Exposure of additional MOVEit CVEs emerges a year after last year's MOVEit debacle
New Vulnerabilities Discovered in Progress Software's MOVEit Transfer Service
Progress Software has recently disclosed two critical vulnerabilities in its MOVEit file-transfer service, identified as CVE-2024-5805 and CVE-2024-5806. These vulnerabilities have a CVSS score of 9.1 each, indicating a high severity risk.
The additional vulnerability, CVE-2024-5806, affects the MOVEit Gateway as well. These vulnerabilities were found soon after the one-year anniversary of the attacks on customers' MOVEit environments, which were linked to a zero-day vulnerability.
Progress Software President and CEO Yogesh Gupta stated that the business has remained solid, and MOVEit annual recurring revenue has grown since the attacks. However, researchers and threat hunters are moderately concerned about the potential for a new wave of attacks against MOVEit customers.
The ransomware group Clop compromised more than 2,700 organizations and exposed over 93 million personal records held in MOVEit environments by the end of 2023. The impact remains significant, as similar MOVEit vulnerabilities have been exploited rapidly after disclosure, enabling ransomware campaigns and data breaches.
Despite the critical nature, organizations are still at risk due to delays in patching; around 32% of critical vulnerabilities go unpatched for over 180 days, increasing exposure. Security researchers and Progress Software advise all users to patch affected systems immediately, monitor logs intensively for suspicious activities, and harden MOVEit deployments against exploitation attempts.
The steps to exploit CVE-2024-5806 in MOVEit Transfer are complicated but not impossible. Performing an attack on MOVEit Transfer would be trivial for attackers with access to a vulnerable instance and a valid username. watchTowr Labs explained the steps required for exploitation in an exhaustive blog post.
Progress Software provided patches for the vulnerabilities on June 11, 2024. However, it's essential to note that more than 4 in 5 victim organizations had no relationship with Progress, yet were impacted due to third-party vendors who did. This underscores the importance of ensuring that all third-party software used in an organization is up-to-date and secure.
In the earnings call, Progress did not address the latest vulnerabilities. Brett Callow, threat analyst at Emsisoft, stated that while this is a serious vulnerability, the limited circumstances in which it can be exploited make it somewhat less serious than the vulnerability exploited by Clop last year.

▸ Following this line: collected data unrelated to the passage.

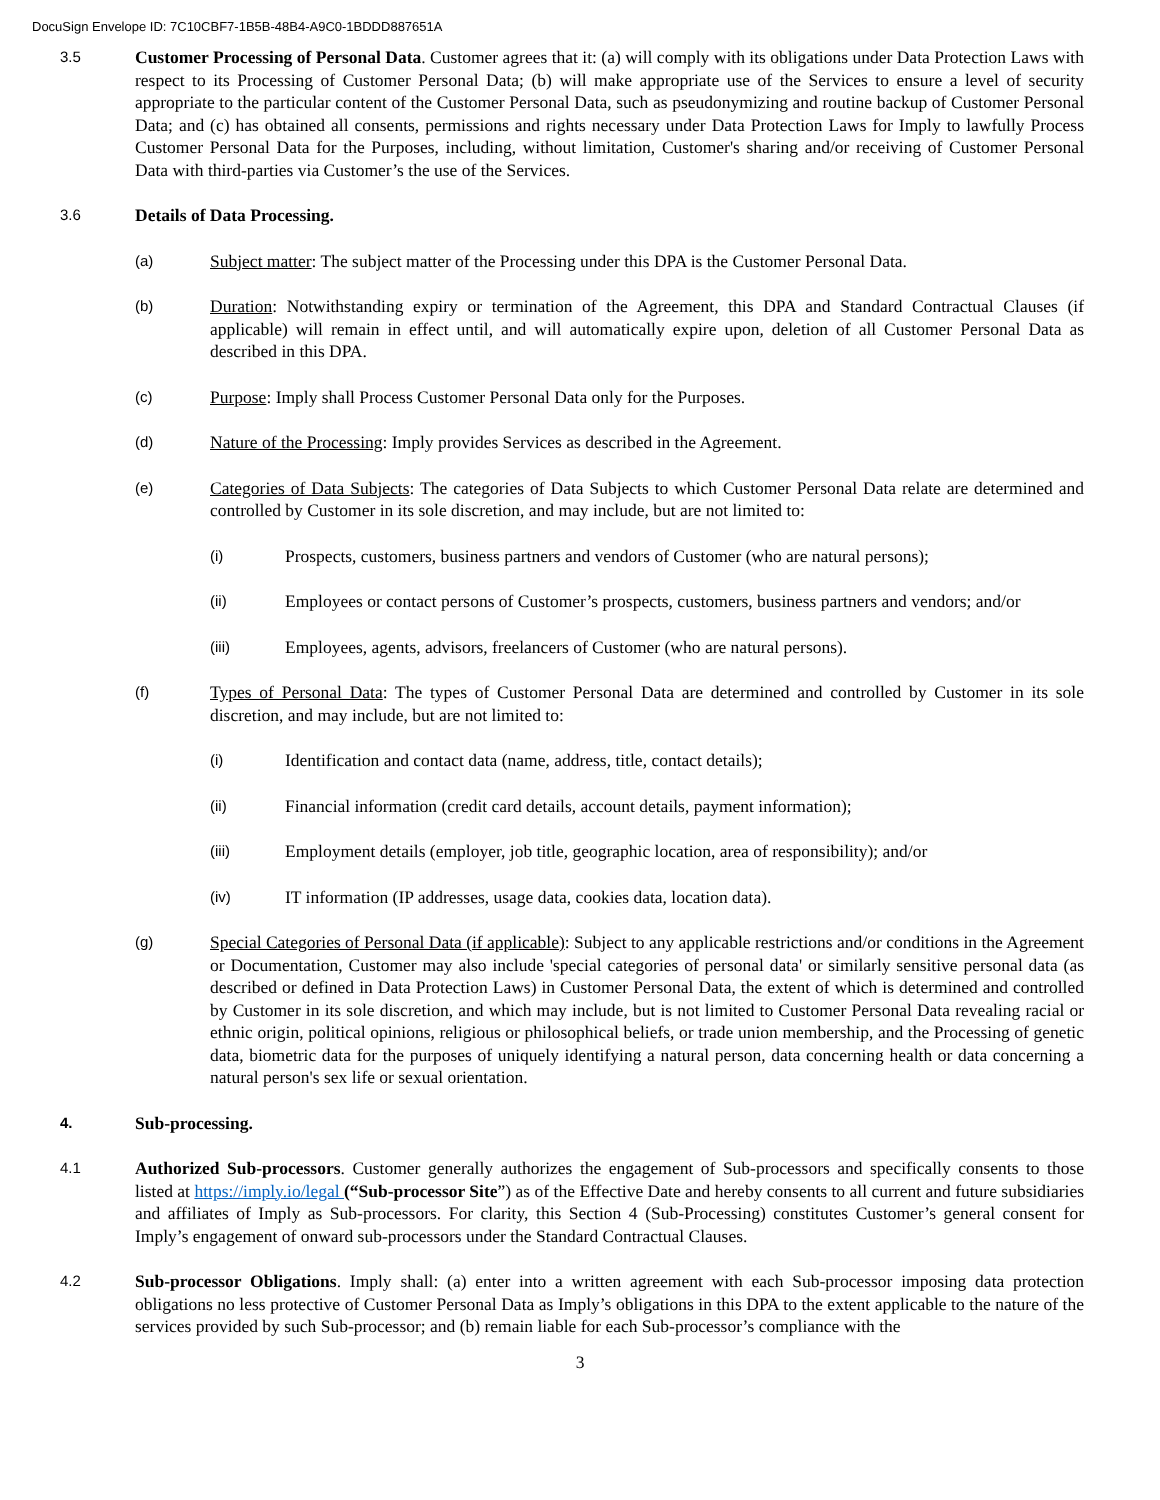DocuSign Envelope ID: 7C10CBF7-1B5B-48B4-A9C0-1BDDD887651A
3.5
Customer Processing of Personal Data. Customer agrees that it: (a) will comply with its obligations under Data Protection Laws with respect to its Processing of Customer Personal Data; (b) will make appropriate use of the Services to ensure a level of security appropriate to the particular content of the Customer Personal Data, such as pseudonymizing and routine backup of Customer Personal Data; and (c) has obtained all consents, permissions and rights necessary under Data Protection Laws for Imply to lawfully Process Customer Personal Data for the Purposes, including, without limitation, Customer's sharing and/or receiving of Customer Personal Data with third-parties via Customer’s the use of the Services.
3.6
Details of Data Processing.
(a)
Subject matter: The subject matter of the Processing under this DPA is the Customer Personal Data.
(b)
Duration: Notwithstanding expiry or termination of the Agreement, this DPA and Standard Contractual Clauses (if applicable) will remain in effect until, and will automatically expire upon, deletion of all Customer Personal Data as described in this DPA.
(c)
Purpose: Imply shall Process Customer Personal Data only for the Purposes.
(d)
Nature of the Processing: Imply provides Services as described in the Agreement.
(e)
Categories of Data Subjects: The categories of Data Subjects to which Customer Personal Data relate are determined and controlled by Customer in its sole discretion, and may include, but are not limited to:
(i)
Prospects, customers, business partners and vendors of Customer (who are natural persons);
(ii)
Employees or contact persons of Customer’s prospects, customers, business partners and vendors; and/or
(iii)
Employees, agents, advisors, freelancers of Customer (who are natural persons).
(f)
Types of Personal Data: The types of Customer Personal Data are determined and controlled by Customer in its sole discretion, and may include, but are not limited to:
(i)
Identification and contact data (name, address, title, contact details);
(ii)
Financial information (credit card details, account details, payment information);
(iii)
Employment details (employer, job title, geographic location, area of responsibility); and/or
(iv)
IT information (IP addresses, usage data, cookies data, location data).
(g)
Special Categories of Personal Data (if applicable): Subject to any applicable restrictions and/or conditions in the Agreement or Documentation, Customer may also include 'special categories of personal data' or similarly sensitive personal data (as described or defined in Data Protection Laws) in Customer Personal Data, the extent of which is determined and controlled by Customer in its sole discretion, and which may include, but is not limited to Customer Personal Data revealing racial or ethnic origin, political opinions, religious or philosophical beliefs, or trade union membership, and the Processing of genetic data, biometric data for the purposes of uniquely identifying a natural person, data concerning health or data concerning a natural person's sex life or sexual orientation.
4.
Sub-processing.
4.1
Authorized Sub-processors. Customer generally authorizes the engagement of Sub-processors and specifically consents to those listed at https://imply.io/legal (“Sub-processor Site”) as of the Effective Date and hereby consents to all current and future subsidiaries and affiliates of Imply as Sub-processors. For clarity, this Section 4 (Sub-Processing) constitutes Customer’s general consent for Imply’s engagement of onward sub-processors under the Standard Contractual Clauses.
4.2
Sub-processor Obligations. Imply shall: (a) enter into a written agreement with each Sub-processor imposing data protection obligations no less protective of Customer Personal Data as Imply’s obligations in this DPA to the extent applicable to the nature of the services provided by such Sub-processor; and (b) remain liable for each Sub-processor’s compliance with the
3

Censys observed 2,700 publicly exposed instances of MOVEit on Tuesday, June 27, 2024. Shadowserver observed exploit attempts for the vulnerability soon after it was disclosed. A proof-of-concept exploit for CVE-2024-5806 is publicly available, but no reports of active exploitation have been received.
The ongoing rise in attack attempts and the previous exploitation history underscore the critical need for swift mitigation measures. Organizations are urged to take immediate action to secure their MOVEit deployments and protect against potential attacks.
- The discovery of vulnerabilities in Progress Software's MOVEit Transfer Service, such as CVE-2024-5806, poses a cybersecurity risk for data-and-cloud-computing systems, as demonstrated by the Clop ransomware group's previous exploitation of similar MOVEit vulnerabilities.
- Despite the complexity of exploiting CVE-2024-5806, the potential for someone with access to a vulnerable instance and a valid username to perform an attack on MOVEit Transfer remains a concern, emphasizing the importance of cybersecurity measures to safeguard against such threats.
- The ongoing threat of ransomware attacks against MOVEit customers highlights the need for organizations to promptly implement mitigation measures, including patching affected systems, intensively monitoring logs for suspicious activities, and securing MOVEit deployments against exploitation attempts.